[Activity 1] In the text on bee anatomy below, what was a Queen given in her larval form that changed her genetic expression?
[Activity 2] List every Worker bee role named in the text on bee anatomy below.

[Extract to read]
A Bee C at CUH

Is a project conducted by Colette as Sensei and Allie as Apprentice to maintain and advance the hives at the Center for Urban Horticulture. They are passionate about education and the health of well maintained, and intentionally kept domesticated honeybees, beginning with their own.


In August 2018, I gave a talk for teh Puget Sound Beekeepers Association on the Anatomy of bees. I spent weeks meticulously researching and drawing out these pieces. I have layers of all the levels, especially the Drone, which I feel was my Master piece.

The Worker is the most well known of the bees you see. These are the bees that do all the work to maintain the hive. Nurses, Foragers, Builders, these are the little ones that make the hive function under direction of their queen.

The Anatomy of the Workers is almost identical to the Queen except for the atrophed ovaries. They are even genetically the same, but they cannot ever become queens. Without a queen directing them by pheromone, they will try to become queens, but can never produce viable offspring.

The Queen is bigger than the Worker, this is drawn as a Mated Queen. Virgin Queens have slightly shorter abdomens, but after mating, they take this form, require only one mating flight to lay thousands of eggs through out their lives.

Inside, Queens are set up almost entirely for their jobs as Mother to thousands of bees. The only difference between her form and her Workers is the fact that in her larval form, she was given Royal Jelly, a high nutrient and sugar formula, which changed her genetic expression.

Poor Drones are so easily ignored, but they are so so important and so so sweet.

Finding good examples of Drone Anatomy is Super difficult, so I put this together from bits all over the internet, in books and disections.

A highlight of this amazing organ feels important. The Drone's inverted penis will only come out in flight with a Queen, the force of its ejaculation is so intense, it creates a "Pop" Audible to humans nearby. It then falls backwards, making room for other Drones to deposit their genetic material, and falls to the ground to die of blood loss.

Bee brains are so beautiful and complex! They are affected by the same chemicals as ours, but magnified for the size. Bees communicate with pheromones, with dance, they remember complicated directions, and teach others what they know. These little things should Never be underestimated.

Male bees do not have stingers, so when I am teaching a class or find a Hitchhiker, they are ideal for petting and introducing to nervous bee-frineds

This is Arthur, he got caught in my bee suit, and came home with me, so to keep him safe from my cats, he wore a leash when he was not in his jar.

This is Dave, he was our introductory friend at our first class at the hives. A little water on his wings, and he was a perfect gentleman.

[Source material]
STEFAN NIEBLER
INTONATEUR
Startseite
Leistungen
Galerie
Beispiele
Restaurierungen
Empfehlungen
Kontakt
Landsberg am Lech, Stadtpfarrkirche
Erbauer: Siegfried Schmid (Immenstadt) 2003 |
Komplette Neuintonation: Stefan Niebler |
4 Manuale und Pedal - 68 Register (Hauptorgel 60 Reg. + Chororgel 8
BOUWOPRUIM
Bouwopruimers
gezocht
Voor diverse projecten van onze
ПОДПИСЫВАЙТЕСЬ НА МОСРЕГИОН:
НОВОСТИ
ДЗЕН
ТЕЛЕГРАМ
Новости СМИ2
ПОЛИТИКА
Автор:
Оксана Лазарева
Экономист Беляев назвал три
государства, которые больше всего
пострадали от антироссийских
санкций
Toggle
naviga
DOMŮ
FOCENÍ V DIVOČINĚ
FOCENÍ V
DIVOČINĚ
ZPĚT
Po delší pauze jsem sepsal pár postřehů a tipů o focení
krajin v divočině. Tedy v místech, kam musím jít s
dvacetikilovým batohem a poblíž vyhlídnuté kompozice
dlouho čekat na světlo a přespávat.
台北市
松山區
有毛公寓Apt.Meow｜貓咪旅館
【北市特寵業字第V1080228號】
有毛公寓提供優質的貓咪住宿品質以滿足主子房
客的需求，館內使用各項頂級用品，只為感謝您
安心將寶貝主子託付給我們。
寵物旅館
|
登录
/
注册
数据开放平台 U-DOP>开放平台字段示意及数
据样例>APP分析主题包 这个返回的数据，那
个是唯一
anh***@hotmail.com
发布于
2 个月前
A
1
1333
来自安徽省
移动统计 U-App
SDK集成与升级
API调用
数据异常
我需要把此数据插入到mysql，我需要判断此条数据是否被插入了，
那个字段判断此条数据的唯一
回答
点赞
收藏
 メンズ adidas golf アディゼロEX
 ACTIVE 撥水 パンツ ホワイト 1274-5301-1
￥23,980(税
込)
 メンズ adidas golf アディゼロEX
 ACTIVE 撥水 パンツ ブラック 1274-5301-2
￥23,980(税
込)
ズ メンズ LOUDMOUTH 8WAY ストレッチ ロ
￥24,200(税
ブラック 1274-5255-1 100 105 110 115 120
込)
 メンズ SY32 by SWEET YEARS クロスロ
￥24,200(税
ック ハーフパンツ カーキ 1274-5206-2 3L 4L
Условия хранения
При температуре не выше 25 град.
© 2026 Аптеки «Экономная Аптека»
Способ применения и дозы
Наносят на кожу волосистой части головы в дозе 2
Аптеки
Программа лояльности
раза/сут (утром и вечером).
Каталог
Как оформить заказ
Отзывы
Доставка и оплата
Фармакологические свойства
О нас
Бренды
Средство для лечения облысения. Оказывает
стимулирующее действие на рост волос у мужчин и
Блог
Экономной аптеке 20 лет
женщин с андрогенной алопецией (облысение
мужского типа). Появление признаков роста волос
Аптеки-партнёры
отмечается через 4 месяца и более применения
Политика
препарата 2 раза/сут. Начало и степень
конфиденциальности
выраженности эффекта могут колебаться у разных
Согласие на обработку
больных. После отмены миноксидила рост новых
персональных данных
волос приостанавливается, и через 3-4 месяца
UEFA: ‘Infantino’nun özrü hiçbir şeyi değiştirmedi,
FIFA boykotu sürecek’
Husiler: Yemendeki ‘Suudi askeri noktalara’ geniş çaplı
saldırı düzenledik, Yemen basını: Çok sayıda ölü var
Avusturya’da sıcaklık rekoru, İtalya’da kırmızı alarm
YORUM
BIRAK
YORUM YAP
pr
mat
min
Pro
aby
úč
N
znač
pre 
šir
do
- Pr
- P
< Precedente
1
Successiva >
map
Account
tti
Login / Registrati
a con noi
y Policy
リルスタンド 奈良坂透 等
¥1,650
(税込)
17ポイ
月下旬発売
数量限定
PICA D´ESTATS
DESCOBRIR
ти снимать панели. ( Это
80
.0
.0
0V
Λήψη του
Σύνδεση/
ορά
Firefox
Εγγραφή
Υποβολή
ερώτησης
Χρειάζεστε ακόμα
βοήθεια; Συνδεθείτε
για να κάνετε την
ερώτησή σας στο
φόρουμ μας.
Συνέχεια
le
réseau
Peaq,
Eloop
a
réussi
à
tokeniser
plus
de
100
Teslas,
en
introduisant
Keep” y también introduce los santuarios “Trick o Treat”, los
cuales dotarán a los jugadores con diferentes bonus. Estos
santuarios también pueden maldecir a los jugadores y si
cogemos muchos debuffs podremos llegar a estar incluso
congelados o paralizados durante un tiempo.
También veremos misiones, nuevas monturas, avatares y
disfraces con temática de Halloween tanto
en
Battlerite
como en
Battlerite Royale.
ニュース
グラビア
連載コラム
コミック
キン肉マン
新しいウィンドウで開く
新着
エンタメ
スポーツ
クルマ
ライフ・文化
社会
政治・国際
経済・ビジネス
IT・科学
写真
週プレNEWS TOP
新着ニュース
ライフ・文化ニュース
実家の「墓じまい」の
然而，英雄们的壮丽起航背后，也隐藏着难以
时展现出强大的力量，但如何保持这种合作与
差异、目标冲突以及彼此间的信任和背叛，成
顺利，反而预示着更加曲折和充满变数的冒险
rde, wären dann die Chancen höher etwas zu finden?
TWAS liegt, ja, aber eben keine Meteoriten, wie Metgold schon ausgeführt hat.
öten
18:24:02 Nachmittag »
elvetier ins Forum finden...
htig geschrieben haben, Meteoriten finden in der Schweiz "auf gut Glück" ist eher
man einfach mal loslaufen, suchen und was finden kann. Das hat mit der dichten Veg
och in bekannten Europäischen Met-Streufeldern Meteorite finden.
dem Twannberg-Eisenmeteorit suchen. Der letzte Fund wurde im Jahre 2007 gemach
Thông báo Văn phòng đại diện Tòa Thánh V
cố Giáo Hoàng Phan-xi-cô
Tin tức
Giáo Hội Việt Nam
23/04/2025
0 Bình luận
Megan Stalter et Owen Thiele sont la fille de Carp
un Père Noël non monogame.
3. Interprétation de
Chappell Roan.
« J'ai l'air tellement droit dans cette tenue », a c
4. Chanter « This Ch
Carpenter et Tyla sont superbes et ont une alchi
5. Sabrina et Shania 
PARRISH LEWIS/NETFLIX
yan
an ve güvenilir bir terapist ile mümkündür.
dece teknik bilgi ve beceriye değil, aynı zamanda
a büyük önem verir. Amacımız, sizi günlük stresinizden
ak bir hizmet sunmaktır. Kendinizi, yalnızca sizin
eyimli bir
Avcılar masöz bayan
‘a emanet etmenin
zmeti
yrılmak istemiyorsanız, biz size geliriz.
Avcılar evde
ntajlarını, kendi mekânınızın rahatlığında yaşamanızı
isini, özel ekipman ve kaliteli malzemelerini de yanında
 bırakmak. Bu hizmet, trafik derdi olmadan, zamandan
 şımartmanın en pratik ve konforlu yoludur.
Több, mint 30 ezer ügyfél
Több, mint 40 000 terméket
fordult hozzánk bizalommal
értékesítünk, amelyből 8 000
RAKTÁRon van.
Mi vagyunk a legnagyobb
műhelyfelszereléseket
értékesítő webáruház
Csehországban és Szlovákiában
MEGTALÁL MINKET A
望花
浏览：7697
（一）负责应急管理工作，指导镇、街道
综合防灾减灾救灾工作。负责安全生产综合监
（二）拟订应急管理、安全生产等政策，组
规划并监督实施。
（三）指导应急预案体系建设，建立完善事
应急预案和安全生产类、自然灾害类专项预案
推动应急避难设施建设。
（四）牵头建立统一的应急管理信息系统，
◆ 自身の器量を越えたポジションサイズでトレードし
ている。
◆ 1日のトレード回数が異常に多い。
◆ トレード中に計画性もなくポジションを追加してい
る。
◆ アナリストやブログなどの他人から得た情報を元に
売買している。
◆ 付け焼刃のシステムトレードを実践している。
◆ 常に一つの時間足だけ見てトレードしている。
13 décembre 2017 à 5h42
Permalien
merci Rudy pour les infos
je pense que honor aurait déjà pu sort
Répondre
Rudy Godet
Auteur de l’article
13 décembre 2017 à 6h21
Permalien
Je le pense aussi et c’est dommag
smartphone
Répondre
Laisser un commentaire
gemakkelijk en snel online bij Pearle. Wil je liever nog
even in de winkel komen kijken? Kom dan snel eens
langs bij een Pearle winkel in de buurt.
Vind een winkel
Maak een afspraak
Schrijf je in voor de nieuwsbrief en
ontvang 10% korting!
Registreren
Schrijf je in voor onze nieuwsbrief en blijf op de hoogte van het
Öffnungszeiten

[Solution 1] Royal Jelly, a high nutrient and sugar formula.

[Solution 2] Nurses, Foragers, Builders